STONECROFT HEALTH CAMPUS has a staff turnover rate of 33%, which is about average for Indiana nursing homes (state average: 46%). Moderate turnover is common in nursing homes, but families should still ask about staff tenure and how the facility maintains care continuity when employees leave.

Was Stonecroft Health Campus Ever Fined?

STONECROFT HEALTH CAMPUS has no federal fines on record. CMS issues fines when nursing homes fail to meet care standards or don't correct problems found during inspections. The absence of fines suggests the facility has either maintained compliance or corrected any issues before penalties were assessed. This is a positive indicator, though families should still review recent inspection reports for the full picture.

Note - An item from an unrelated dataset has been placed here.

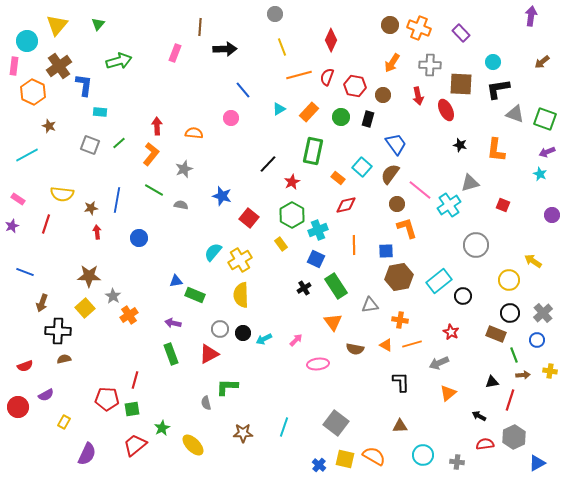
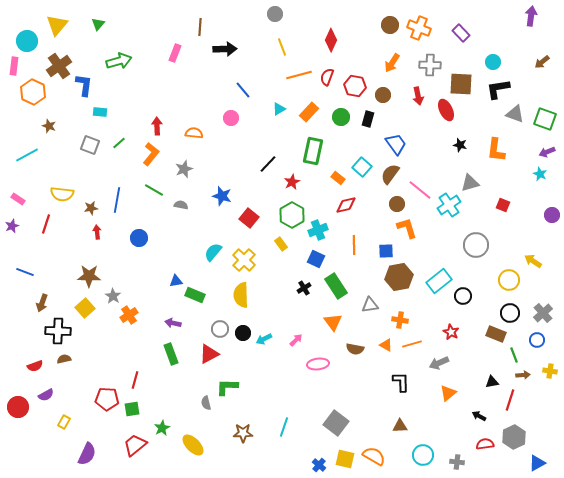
yellow cross at (240, 260): moved 4 px right; rotated 15 degrees counterclockwise
red semicircle at (25, 366): moved 10 px right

Is Stonecroft Health Campus on Any Federal Watch List?

STONECROFT HEALTH CAMPUS is not on any federal watch list. The most significant is the Special Focus Facility (SFF) program, which identifies the bottom 1% of nursing homes nationally based on persistent, serious quality problems. Not being on this list means the facility has avoided the pattern of deficiencies that triggers enhanced federal oversight. This is a positive indicator, though families should still review the facility's inspection history directly.